Percebendo que tudo estava sob controle, o herói ordenou que seus parentes encontrassem madeiras canelinha, criciúma, cacho de coqueiro e cipó-de-sapo e as usassem sempre toda vez que quisessem acender e conservar o fogo. Além disso, o corajoso herói ensinou os Apopocúva a fazer um pilãozinho onde guardar as brasas e assim conservar o fogo para sempre. Dizem os velhos desse povo que até os dias de hoje os Apopocúva guardam o pilãozinho e aquelas madeiras (MUNDURUKU, 2005, p. 19).

Assim, o fogo passou a ser posse do povo Guarani e foi passado de geração para geração. Logo, o título do conto demonstra essa ação de roubar, para preservar o elemento essencial e vital aos povos. A construção dessa narrativa reforça o novo modo de se ver o sujeito indígena na literatura, não apenas como um mero personagem, mas, sim, como aquele personagem que luta e que é destemido.

O modo como é representado o indígena em O roubo do fogo nos leva a perceber que não é apenas uma ação de desmistificação de rótulos e estereótipos, mas, de potência afetiva e

diversidade multicultural que os indígenas possuem. Munduruku, em seus escritos, escreve com urgência; esta urgência é causada pelas ações atribuídas aos sujeitos indígenas. Desse modo, sua voz, inconformada com essas propostas, produz um discurso de desmistificação das ideias existentes, e também um discurso de si, da sua vivência, dos seus costumes.

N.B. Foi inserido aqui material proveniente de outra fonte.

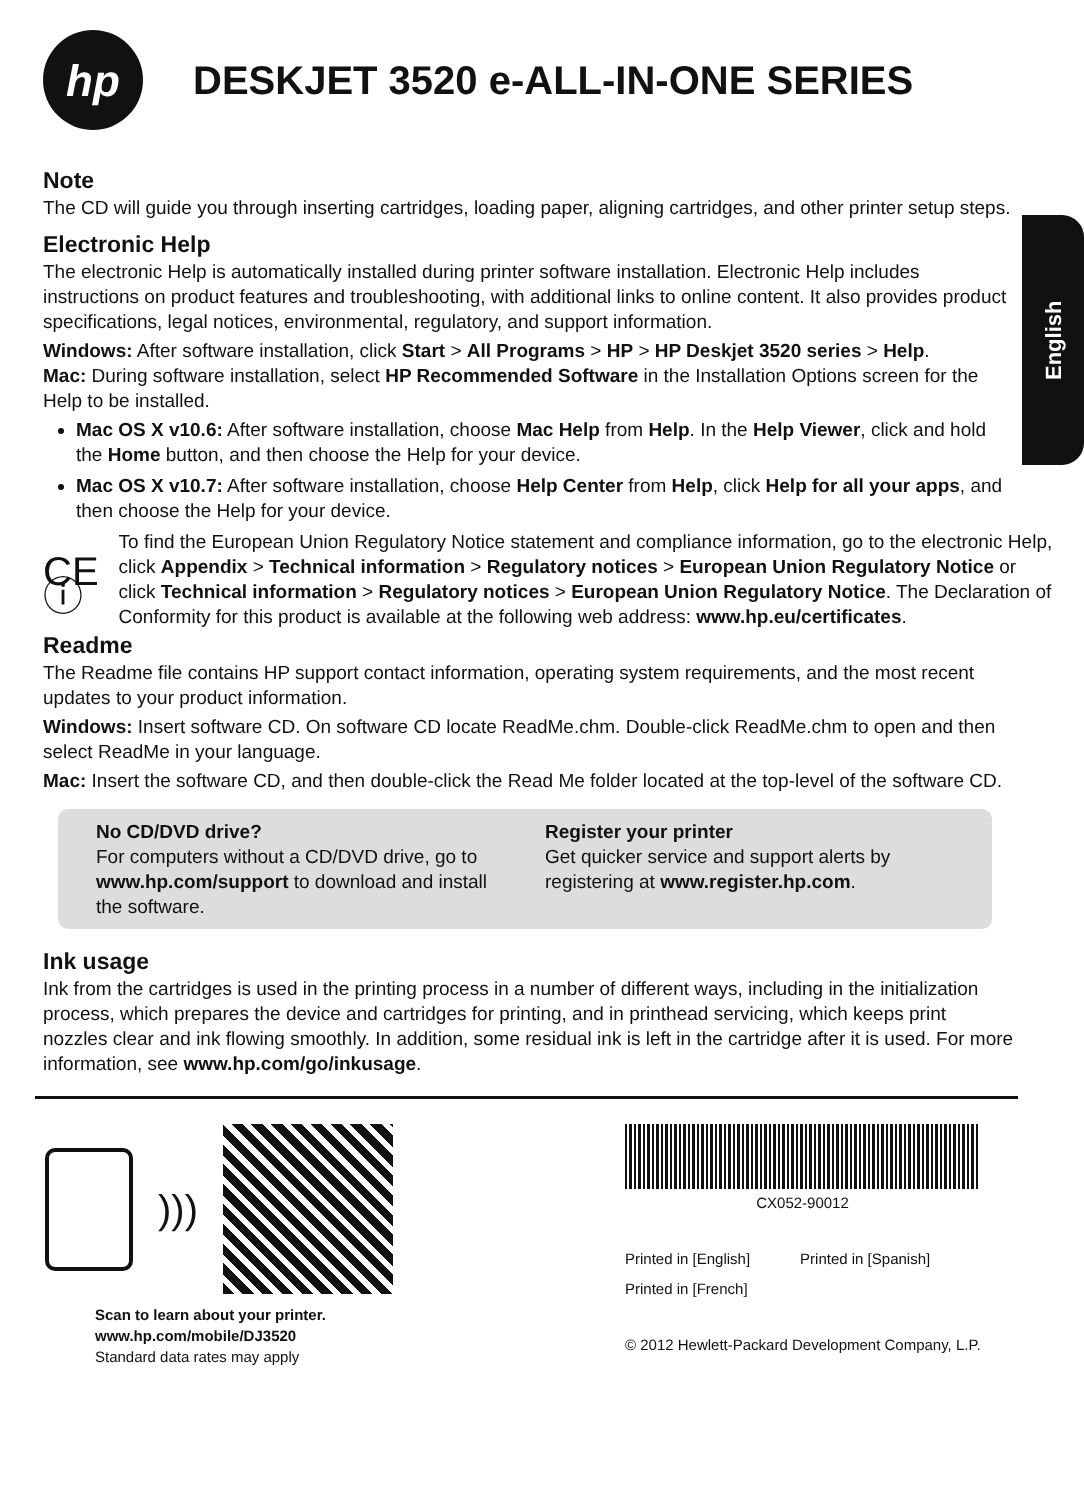English
hp
DESKJET 3520 e-ALL-IN-ONE SERIES
Note
The CD will guide you through inserting cartridges, loading paper, aligning cartridges, and other printer setup steps.
Electronic Help
The electronic Help is automatically installed during printer software installation. Electronic Help includes instructions on product features and troubleshooting, with additional links to online content. It also provides product specifications, legal notices, environmental, regulatory, and support information.
Windows: After software installation, click Start > All Programs > HP > HP Deskjet 3520 series > Help.
Mac: During software installation, select HP Recommended Software in the Installation Options screen for the Help to be installed.
Mac OS X v10.6: After software installation, choose Mac Help from Help. In the Help Viewer, click and hold the Home button, and then choose the Help for your device.
Mac OS X v10.7: After software installation, choose Help Center from Help, click Help for all your apps, and then choose the Help for your device.
CE ⓘ
To find the European Union Regulatory Notice statement and compliance information, go to the electronic Help, click Appendix > Technical information > Regulatory notices > European Union Regulatory Notice or click Technical information > Regulatory notices > European Union Regulatory Notice. The Declaration of Conformity for this product is available at the following web address: www.hp.eu/certificates.
Readme
The Readme file contains HP support contact information, operating system requirements, and the most recent updates to your product information.
Windows: Insert software CD. On software CD locate ReadMe.chm. Double-click ReadMe.chm to open and then select ReadMe in your language.
Mac: Insert the software CD, and then double-click the Read Me folder located at the top-level of the software CD.
No CD/DVD drive?
For computers without a CD/DVD drive, go to www.hp.com/support to download and install the software.
Register your printer
Get quicker service and support alerts by registering at www.register.hp.com.
Ink usage
Ink from the cartridges is used in the printing process in a number of different ways, including in the initialization process, which prepares the device and cartridges for printing, and in printhead servicing, which keeps print nozzles clear and ink flowing smoothly. In addition, some residual ink is left in the cartridge after it is used. For more information, see www.hp.com/go/inkusage.
)))
Scan to learn about your printer.
www.hp.com/mobile/DJ3520
Standard data rates may apply
CX052-90012
Printed in [English] Printed in [Spanish]
Printed in [French]
© 2012 Hewlett-Packard Development Company, L.P.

De tal forma, assim como as literaturas indígenas e a escrita de Munduruku, o Toré é fator de luta. A literatura questiona pressupostos. O Toré afirma: nós, povos indígenas, somos a voz da esperança, por isso, antes de convidá-lo para dançar, gostaria de dizer também que:

É através do Toré que nos identificamos como povo indígena. Mas, vale ressaltar que cada dança tem a função de demonstrar a realidade específica de cada comunidade indígena. Para nós Katokinn, o toré contribui bastante nos momentos culturais, nos rituais e no fortalecimento da crença e da religiosidade (Maria Aparecida – Liderança Katokinn).

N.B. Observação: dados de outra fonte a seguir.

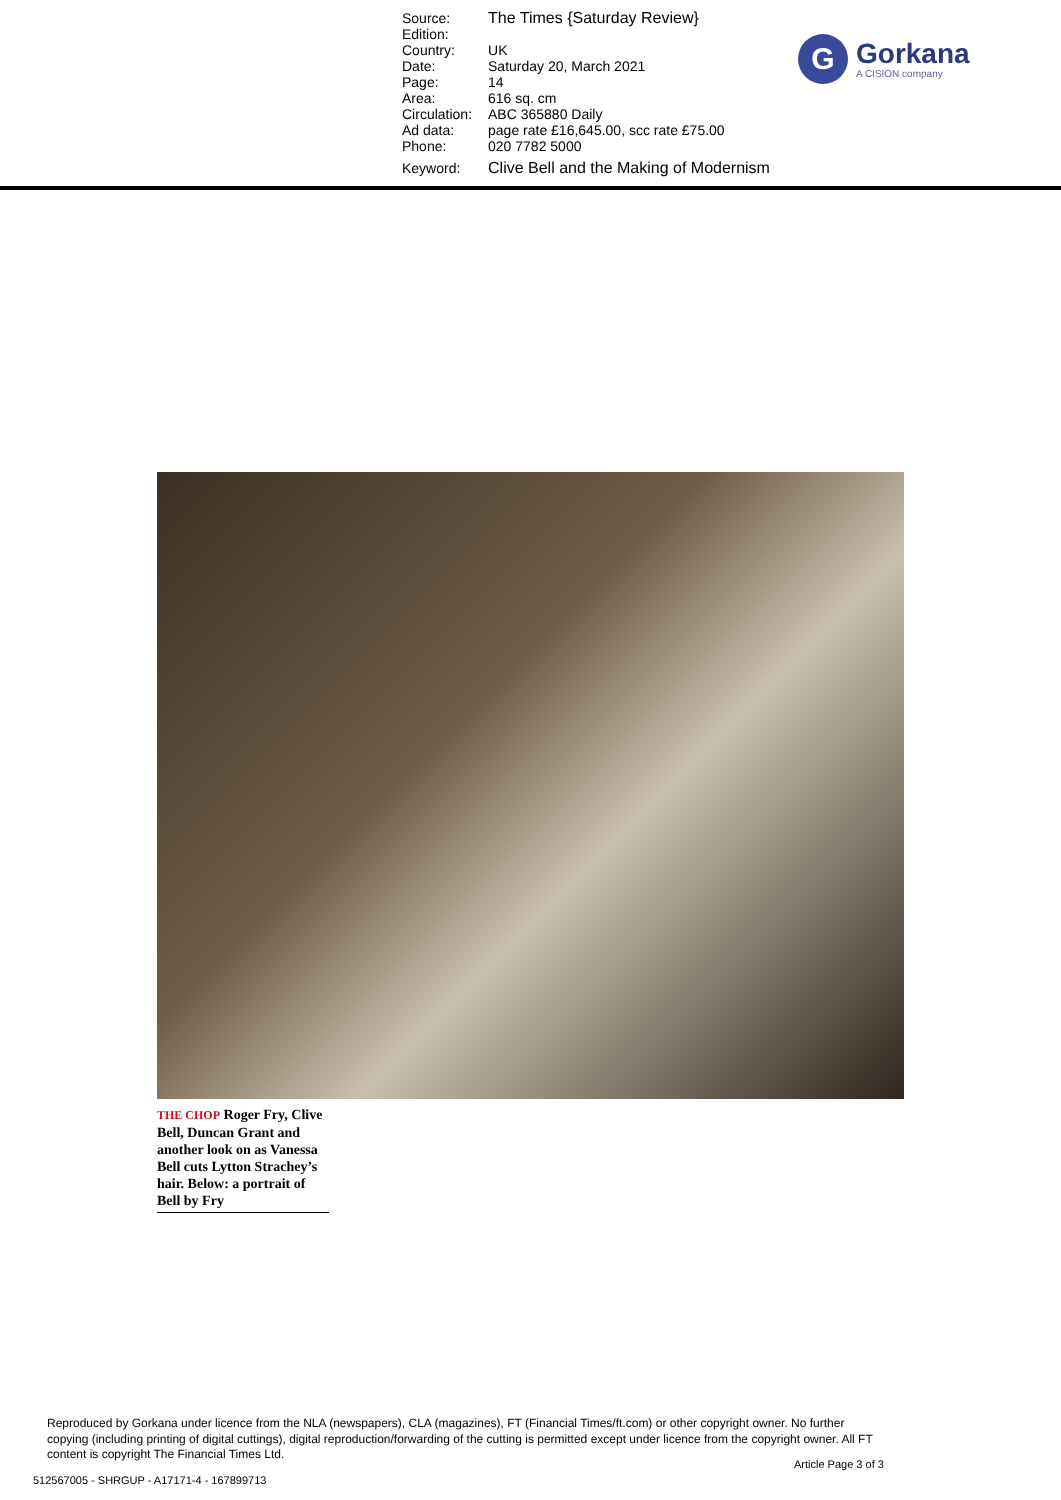| Source: | The Times {Saturday Review} |
| Edition: | |
| Country: | UK |
| Date: | Saturday 20, March 2021 |
| Page: | 14 |
| Area: | 616 sq. cm |
| Circulation: | ABC 365880 Daily |
| Ad data: | page rate £16,645.00, scc rate £75.00 |
| Phone: | 020 7782 5000 |
| Keyword: | Clive Bell and the Making of Modernism |
G
Gorkana
A CISION company
THE CHOP Roger Fry, Clive Bell, Duncan Grant and another look on as Vanessa Bell cuts Lytton Strachey’s hair. Below: a portrait of Bell by Fry
Reproduced by Gorkana under licence from the NLA (newspapers), CLA (magazines), FT (Financial Times/ft.com) or other copyright owner. No further copying (including printing of digital cuttings), digital reproduction/forwarding of the cutting is permitted except under licence from the copyright owner. All FT content is copyright The Financial Times Ltd.
Article Page 3 of 3
512567005 - SHRGUP - A17171-4 - 167899713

A literatura indígena de Daniel Munduruku assume um lugar próprio e nos faz pensar na representação que o eu indígena faz de si mesmo. Assim como a literatura dos escritores indígenas anuncia a liberdade do ser indígena, o Toré proclama, convida-nos a cantar e aspirar àquilo que é bom para o mundo e para nós. Assim, nas considerações, vamos dançar o Toré, pois a poesia do dançar nos encaminha para a liberdade.